The function g is defined by \(\mathrm{g(x) = |x - 2x|}\). What value of b satisfies \(\mathrm{g(b) - g(4) =...

1. SIMPLIFY the function definition

• Given: \(\mathrm{g(x) = |x - 2x|}\)
• Combine like terms inside the absolute value: \(\mathrm{x - 2x = -x}\)
• Apply absolute value property: \(\mathrm{|-x| = |x|}\)
• Simplified function: \(\mathrm{g(x) = |x|}\)
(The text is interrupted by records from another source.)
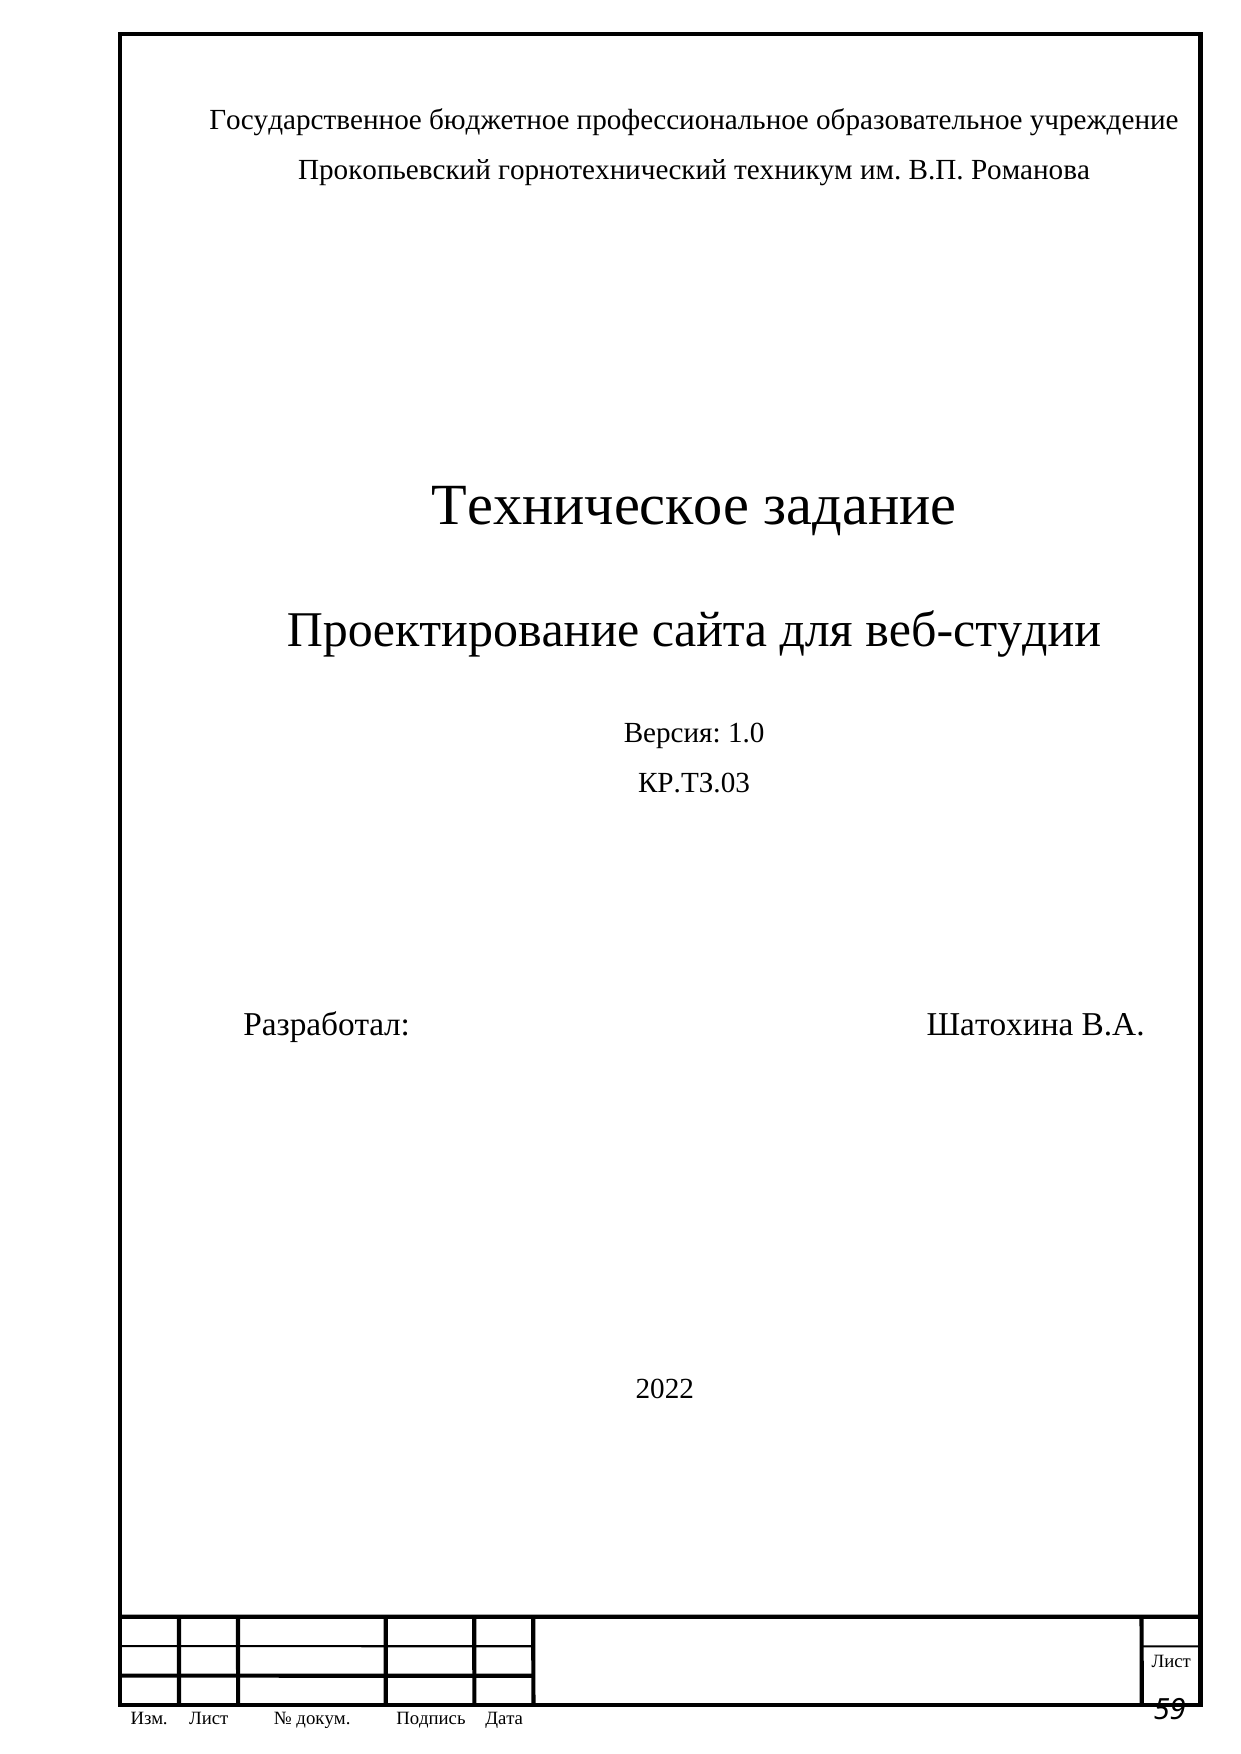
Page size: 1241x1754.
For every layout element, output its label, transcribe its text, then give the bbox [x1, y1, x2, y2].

text 2022 [148, 1371, 1181, 1405]
text Проектирование сайта для веб-студии [148, 600, 1181, 657]
text КР.ТЗ.03 [148, 766, 1181, 799]
text Прокопьевский горнотехнический техникум им. В.П. Романова [148, 152, 1181, 186]
text Государственное бюджетное профессиональное образовательное учреждение [148, 102, 1181, 135]
text Разработал: Шатохина В.А. [148, 1004, 1181, 1042]
text Версия: 1.0 [148, 715, 1181, 749]
text Техническое задание [148, 470, 1181, 537]
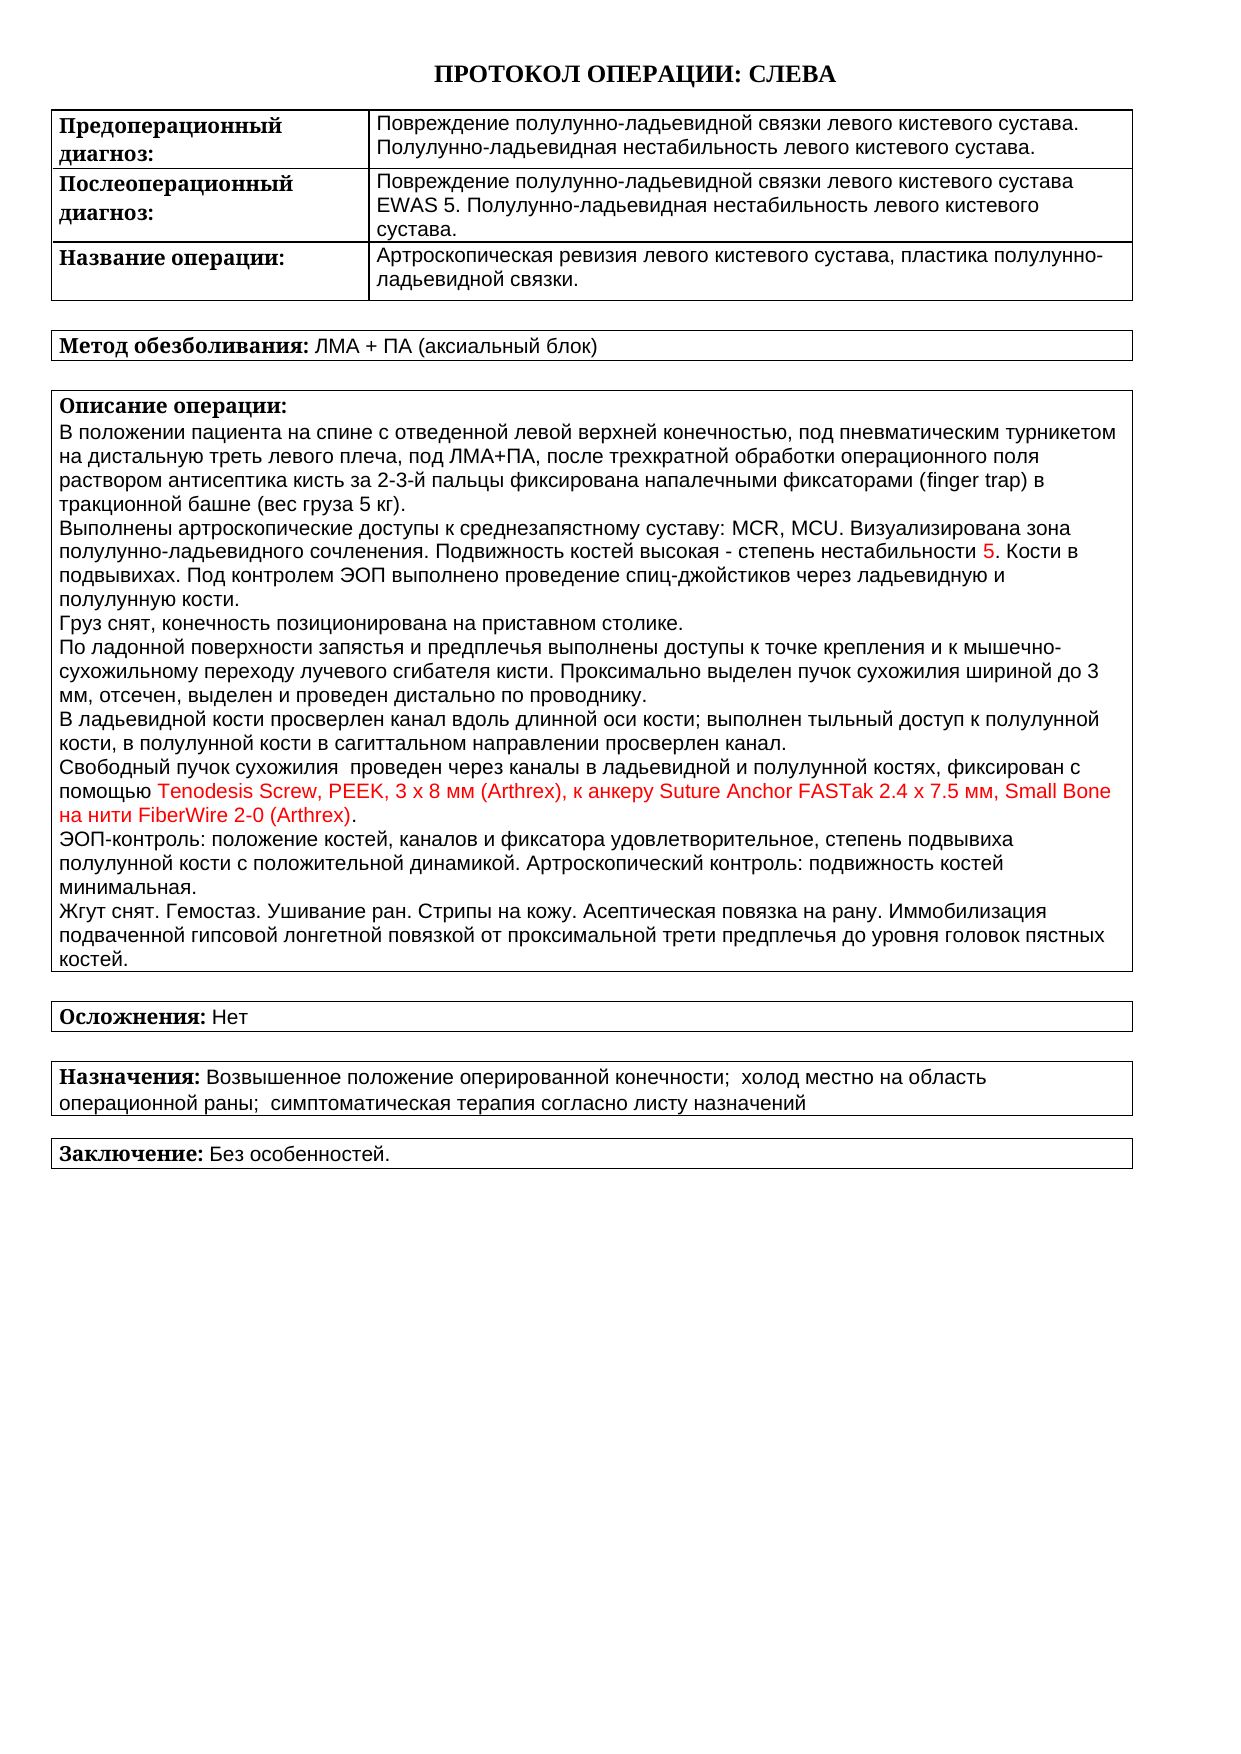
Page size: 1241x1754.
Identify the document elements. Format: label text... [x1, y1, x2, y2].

table_header Назначения: Возвышенное положение оперированной конечности; холод местно на область операционной раны; симптоматическая терапия согласно листу назначений [52, 1062, 1132, 1114]
table_cell Послеоперационный диагноз: [52, 169, 368, 241]
table_header Повреждение полулунно-ладьевидной связки левого кистевого сустава. Полулунно-ладьевидная нестабильность левого кистевого сустава. [370, 111, 1132, 168]
table_header Метод обезболивания: ЛМА + ПА (аксиальный блок) [52, 331, 1132, 359]
table_header Описание операции: В положении пациента на спине с отведенной левой верхней конечностью, под пневматическим турникетом на дистальную треть левого плеча, под ЛМА+ПА, после трехкратной обработки операционного поля раствором антисептика кисть за 2-3-й пальцы фиксирована напалечными фиксаторами (finger trap) в тракционной башне (вес груза 5 кг). Выполнены артроскопические доступы к среднезапястному суставу: MCR, MCU. Визуализирована зона полулунно-ладьевидного сочленения. Подвижность костей высокая - степень нестабильности 5. Кости в подвывихах. Под контролем ЭОП выполнено проведение спиц-джойстиков через ладьевидную и полулунную кости. Груз снят, конечность позиционирована на приставном столике. По ладонной поверхности запястья и предплечья выполнены доступы к точке крепления и к мышечно-сухожильному переходу лучевого сгибателя кисти. Проксимально выделен пучок сухожилия шириной до 3 мм, отсечен, выделен и проведен дистально по проводнику. В ладьевидной кости просверлен канал вдоль длинной оси кости; выполнен тыльный доступ к полулунной кости, в полулунной кости в сагиттальном направлении просверлен канал. Свободный пучок сухожилия проведен через каналы в ладьевидной и полулунной костях, фиксирован с помощью Tenodesis Screw, PEEK, 3 x 8 мм (Arthrex), к анкеру Suture Anchor FASTak 2.4 x 7.5 мм, Small Bone на нити FiberWire 2-0 (Arthrex). ЭОП-контроль: положение костей, каналов и фиксатора удовлетворительное, степень подвывиха полулунной кости с положительной динамикой. Артроскопический контроль: подвижность костей минимальная. Жгут снят. Гемостаз. Ушивание ран. Стрипы на кожу. Асептическая повязка на рану. Иммобилизация подваченной гипсовой лонгетной повязкой от проксимальной трети предплечья до уровня головок пястных костей. [52, 391, 1132, 971]
table_cell Артроскопическая ревизия левого кистевого сустава, пластика полулунно-ладьевидной связки. [370, 243, 1132, 299]
table_cell Повреждение полулунно-ладьевидной связки левого кистевого сустава EWAS 5. Полулунно-ладьевидная нестабильность левого кистевого сустава. [370, 169, 1132, 241]
text ПРОТОКОЛ ОПЕРАЦИИ: СЛЕВА [59, 59, 1181, 88]
table_header Заключение: Без особенностей. [52, 1139, 1132, 1168]
table_header Предоперационный диагноз: [52, 111, 368, 168]
table_cell Название операции: [52, 242, 368, 299]
table_header Осложнения: Нет [52, 1002, 1132, 1031]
2. TRANSLATE the problem requirements

• Need to find value of b where: \(\mathrm{g(b) - g(4) = 8}\)
• First, I need \(\mathrm{g(4)}\) using our simplified function

3. Evaluate \(\mathrm{g(4)}\)

• \(\mathrm{g(4) = |4| = 4}\)

4. TRANSLATE the equation with known values

• \(\mathrm{g(b) - g(4) = 8}\) becomes:
• \(\mathrm{g(b) - 4 = 8}\)
• Therefore: \(\mathrm{g(b) = 12}\)

5. INFER what \(\mathrm{g(b) = 12}\) means

• Since \(\mathrm{g(b) = |b|}\), I need to solve: \(\mathrm{|b| = 12}\)
• Key insight: This absolute value equation has two solutions

6. Solve the absolute value equation

• \(\mathrm{|b| = 12}\) means: \(\mathrm{b = 12}\) or \(\mathrm{b = -12}\)

7. APPLY CONSTRAINTS from answer choices

• Looking at choices: (A) -16, (B) 4, (C) 8, (D) 12
• Only \(\mathrm{b = 12}\) appears among the options

Answer: D

Why Students Usually Falter on This Problem

Most Common Error Path:

Weak SIMPLIFY skill: Students work with the unsimplified function \(\mathrm{g(x) = |x - 2x|}\) throughout the problem, making calculations unnecessarily complex and error-prone. They might try to substitute values directly into \(\mathrm{|b - 2b| = 12}\), leading to \(\mathrm{|-b| = 12}\), but then get confused about whether this equals \(\mathrm{|b| = 12}\) or treat it as a different equation entirely.

This leads to confusion and either guessing or selecting an incorrect systematic approach.

Second Most Common Error:

Poor INFER reasoning: Students correctly simplify to \(\mathrm{g(x) = |x|}\) and find \(\mathrm{g(b) = 12}\), but forget that absolute value equations typically have two solutions. They might only consider \(\mathrm{b = 12}\) or only consider \(\mathrm{b = -12}\), potentially missing the complete solution set. However, since only \(\mathrm{b = 12}\) appears in the choices, this error might accidentally lead to the correct answer through incomplete reasoning.

The Bottom Line:

This problem tests whether students can efficiently simplify absolute value expressions and understand that \(\mathrm{|x| = |-x|}\). The key insight is recognizing that \(\mathrm{|x - 2x| = |-x| = |x|}\), which transforms a potentially complex problem into a straightforward absolute value equation.